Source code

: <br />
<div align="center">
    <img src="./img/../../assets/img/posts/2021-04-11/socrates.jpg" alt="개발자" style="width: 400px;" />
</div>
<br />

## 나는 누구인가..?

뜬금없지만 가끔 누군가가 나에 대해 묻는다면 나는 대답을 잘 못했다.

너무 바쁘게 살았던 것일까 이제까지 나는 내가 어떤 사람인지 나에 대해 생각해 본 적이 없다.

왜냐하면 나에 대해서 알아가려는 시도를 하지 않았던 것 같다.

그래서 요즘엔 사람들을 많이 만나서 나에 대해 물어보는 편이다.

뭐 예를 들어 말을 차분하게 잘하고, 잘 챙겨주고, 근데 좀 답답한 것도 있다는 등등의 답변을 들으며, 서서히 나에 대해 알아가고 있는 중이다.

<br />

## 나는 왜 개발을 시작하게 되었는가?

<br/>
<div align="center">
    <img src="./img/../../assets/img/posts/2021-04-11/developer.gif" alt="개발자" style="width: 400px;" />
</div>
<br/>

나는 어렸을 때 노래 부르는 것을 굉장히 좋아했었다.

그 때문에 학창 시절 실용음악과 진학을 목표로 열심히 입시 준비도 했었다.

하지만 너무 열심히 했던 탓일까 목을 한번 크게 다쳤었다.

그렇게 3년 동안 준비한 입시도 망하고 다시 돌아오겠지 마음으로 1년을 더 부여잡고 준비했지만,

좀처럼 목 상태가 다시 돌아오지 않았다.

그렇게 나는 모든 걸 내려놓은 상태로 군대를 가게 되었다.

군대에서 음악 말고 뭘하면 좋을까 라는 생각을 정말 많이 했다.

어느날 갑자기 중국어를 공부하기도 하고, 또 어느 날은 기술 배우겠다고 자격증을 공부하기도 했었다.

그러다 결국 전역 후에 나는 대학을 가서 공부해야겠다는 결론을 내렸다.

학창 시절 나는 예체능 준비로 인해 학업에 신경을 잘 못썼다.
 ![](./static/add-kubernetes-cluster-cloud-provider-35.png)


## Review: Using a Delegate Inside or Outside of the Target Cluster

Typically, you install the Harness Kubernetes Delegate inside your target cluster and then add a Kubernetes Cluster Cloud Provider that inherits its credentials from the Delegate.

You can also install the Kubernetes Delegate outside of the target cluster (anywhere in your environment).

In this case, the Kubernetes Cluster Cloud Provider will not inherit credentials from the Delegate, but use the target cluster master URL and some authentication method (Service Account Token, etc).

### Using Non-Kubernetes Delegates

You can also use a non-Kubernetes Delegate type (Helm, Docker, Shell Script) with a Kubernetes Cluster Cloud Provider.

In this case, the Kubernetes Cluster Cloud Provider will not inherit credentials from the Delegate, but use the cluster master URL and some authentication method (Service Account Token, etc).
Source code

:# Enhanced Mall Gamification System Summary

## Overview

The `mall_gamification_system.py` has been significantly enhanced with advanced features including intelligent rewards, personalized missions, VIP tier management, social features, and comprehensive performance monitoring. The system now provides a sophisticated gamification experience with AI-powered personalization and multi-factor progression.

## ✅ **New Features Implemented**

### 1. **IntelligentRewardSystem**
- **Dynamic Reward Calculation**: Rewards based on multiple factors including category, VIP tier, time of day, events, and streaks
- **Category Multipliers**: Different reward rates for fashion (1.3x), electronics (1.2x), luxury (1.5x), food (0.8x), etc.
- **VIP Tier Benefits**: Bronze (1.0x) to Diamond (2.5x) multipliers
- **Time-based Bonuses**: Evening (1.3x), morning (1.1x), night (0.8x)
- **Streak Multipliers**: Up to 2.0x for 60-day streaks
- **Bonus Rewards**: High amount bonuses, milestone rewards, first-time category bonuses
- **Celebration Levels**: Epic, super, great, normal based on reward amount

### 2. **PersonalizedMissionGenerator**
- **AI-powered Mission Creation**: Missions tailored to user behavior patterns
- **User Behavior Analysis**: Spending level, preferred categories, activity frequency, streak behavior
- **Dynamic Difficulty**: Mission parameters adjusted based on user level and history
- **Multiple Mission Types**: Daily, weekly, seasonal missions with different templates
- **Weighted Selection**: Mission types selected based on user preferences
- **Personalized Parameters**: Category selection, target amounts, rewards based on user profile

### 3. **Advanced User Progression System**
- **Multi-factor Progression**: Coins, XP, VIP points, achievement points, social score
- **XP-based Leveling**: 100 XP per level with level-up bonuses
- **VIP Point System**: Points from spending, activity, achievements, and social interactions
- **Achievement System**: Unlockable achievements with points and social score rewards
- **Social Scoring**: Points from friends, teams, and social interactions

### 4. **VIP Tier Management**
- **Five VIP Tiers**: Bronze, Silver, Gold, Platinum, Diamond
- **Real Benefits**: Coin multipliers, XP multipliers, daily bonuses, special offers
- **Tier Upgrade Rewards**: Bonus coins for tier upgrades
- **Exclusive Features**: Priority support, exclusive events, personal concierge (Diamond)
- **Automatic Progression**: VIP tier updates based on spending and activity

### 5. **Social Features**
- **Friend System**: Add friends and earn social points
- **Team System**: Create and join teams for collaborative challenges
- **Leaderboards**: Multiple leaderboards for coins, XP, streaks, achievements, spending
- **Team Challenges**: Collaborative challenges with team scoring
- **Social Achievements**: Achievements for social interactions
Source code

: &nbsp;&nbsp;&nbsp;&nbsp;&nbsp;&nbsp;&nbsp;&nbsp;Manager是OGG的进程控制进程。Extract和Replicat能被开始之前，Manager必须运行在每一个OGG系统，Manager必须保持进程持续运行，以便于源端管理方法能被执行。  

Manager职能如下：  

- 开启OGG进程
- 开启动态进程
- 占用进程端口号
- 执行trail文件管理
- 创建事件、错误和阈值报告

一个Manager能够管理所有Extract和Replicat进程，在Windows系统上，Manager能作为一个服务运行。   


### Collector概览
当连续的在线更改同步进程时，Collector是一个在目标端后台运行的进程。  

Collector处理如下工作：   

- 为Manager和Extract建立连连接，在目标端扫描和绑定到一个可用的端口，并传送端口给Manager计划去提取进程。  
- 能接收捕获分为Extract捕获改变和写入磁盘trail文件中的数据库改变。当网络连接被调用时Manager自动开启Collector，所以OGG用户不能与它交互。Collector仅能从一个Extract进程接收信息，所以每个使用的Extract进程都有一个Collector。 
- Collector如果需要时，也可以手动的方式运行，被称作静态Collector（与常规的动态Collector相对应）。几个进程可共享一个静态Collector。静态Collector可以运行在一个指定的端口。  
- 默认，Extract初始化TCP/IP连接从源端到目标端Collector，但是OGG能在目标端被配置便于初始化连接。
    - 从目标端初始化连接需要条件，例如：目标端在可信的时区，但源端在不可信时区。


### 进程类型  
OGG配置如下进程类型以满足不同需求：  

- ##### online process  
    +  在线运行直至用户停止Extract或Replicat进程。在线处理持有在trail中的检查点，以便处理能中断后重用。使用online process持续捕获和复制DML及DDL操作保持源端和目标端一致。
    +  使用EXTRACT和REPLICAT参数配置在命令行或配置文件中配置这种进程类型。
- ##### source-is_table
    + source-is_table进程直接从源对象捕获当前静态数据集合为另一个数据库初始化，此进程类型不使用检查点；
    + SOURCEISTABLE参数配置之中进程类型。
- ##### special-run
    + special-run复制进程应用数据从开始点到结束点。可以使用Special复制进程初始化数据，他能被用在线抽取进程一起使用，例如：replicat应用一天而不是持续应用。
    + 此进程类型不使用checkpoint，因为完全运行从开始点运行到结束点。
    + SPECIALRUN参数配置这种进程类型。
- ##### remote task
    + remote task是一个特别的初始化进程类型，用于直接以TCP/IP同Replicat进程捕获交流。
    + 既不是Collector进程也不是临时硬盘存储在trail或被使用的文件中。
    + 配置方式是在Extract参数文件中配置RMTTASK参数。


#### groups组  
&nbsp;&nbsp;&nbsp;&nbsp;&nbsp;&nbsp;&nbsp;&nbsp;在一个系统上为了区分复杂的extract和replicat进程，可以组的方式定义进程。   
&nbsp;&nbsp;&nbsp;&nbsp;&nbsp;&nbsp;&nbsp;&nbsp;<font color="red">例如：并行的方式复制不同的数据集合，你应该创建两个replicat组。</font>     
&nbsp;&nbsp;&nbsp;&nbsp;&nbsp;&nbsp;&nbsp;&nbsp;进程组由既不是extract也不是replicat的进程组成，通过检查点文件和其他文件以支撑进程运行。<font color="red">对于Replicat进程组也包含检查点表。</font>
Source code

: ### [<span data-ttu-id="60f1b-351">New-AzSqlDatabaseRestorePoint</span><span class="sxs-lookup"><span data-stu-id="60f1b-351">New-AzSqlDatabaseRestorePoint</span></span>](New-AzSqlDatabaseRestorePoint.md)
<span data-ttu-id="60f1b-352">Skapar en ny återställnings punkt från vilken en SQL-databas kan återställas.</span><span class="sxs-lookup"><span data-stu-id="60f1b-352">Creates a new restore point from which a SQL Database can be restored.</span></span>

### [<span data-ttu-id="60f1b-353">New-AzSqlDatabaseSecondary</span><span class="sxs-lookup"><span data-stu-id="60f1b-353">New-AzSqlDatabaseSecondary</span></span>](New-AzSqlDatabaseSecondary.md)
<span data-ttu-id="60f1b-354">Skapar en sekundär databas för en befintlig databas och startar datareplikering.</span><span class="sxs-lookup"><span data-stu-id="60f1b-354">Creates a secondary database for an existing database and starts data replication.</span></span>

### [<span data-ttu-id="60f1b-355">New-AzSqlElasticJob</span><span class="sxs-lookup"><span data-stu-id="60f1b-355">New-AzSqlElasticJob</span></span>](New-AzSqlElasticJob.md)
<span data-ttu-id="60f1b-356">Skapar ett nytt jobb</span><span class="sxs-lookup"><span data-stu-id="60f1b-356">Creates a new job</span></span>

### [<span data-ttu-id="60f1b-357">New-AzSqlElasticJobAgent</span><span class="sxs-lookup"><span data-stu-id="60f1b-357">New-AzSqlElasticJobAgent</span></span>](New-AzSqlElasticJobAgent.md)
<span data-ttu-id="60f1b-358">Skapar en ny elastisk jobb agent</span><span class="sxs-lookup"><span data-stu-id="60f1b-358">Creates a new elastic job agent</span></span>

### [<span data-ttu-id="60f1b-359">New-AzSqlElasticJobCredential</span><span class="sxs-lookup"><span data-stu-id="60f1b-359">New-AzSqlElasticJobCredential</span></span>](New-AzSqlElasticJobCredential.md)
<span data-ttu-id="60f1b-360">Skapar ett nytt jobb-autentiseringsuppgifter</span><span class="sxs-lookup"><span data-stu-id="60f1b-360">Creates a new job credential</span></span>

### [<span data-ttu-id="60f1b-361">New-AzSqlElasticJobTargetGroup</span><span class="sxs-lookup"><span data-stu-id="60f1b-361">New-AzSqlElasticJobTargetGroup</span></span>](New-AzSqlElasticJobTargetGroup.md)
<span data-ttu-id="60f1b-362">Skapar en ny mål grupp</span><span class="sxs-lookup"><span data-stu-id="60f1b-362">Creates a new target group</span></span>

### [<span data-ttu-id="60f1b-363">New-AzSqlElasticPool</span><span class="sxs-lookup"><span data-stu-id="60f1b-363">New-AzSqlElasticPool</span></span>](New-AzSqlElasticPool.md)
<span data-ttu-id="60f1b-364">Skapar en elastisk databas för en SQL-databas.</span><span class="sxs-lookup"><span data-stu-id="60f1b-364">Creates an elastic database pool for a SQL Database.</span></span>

┄┄┄┄┄┄┄┄┄┄┄┄┄┄┄┄┄┄┄┄

> Activity
Please quote everything in the records above from the line containing "use the cluster" down to the line containing "- **Celebration Levels**: Epic, super, great, normal", both of those lines included.

> Output of the task
In this case, the Kubernetes Cluster Cloud Provider will not inherit credentials from the Delegate, but use the cluster master URL and some authentication method (Service Account Token, etc).
Source code

:# Enhanced Mall Gamification System Summary

## Overview

The `mall_gamification_system.py` has been significantly enhanced with advanced features including intelligent rewards, personalized missions, VIP tier management, social features, and comprehensive performance monitoring. The system now provides a sophisticated gamification experience with AI-powered personalization and multi-factor progression.

## ✅ **New Features Implemented**

### 1. **IntelligentRewardSystem**
- **Dynamic Reward Calculation**: Rewards based on multiple factors including category, VIP tier, time of day, events, and streaks
- **Category Multipliers**: Different reward rates for fashion (1.3x), electronics (1.2x), luxury (1.5x), food (0.8x), etc.
- **VIP Tier Benefits**: Bronze (1.0x) to Diamond (2.5x) multipliers
- **Time-based Bonuses**: Evening (1.3x), morning (1.1x), night (0.8x)
- **Streak Multipliers**: Up to 2.0x for 60-day streaks
- **Bonus Rewards**: High amount bonuses, milestone rewards, first-time category bonuses
- **Celebration Levels**: Epic, super, great, normal based on reward amount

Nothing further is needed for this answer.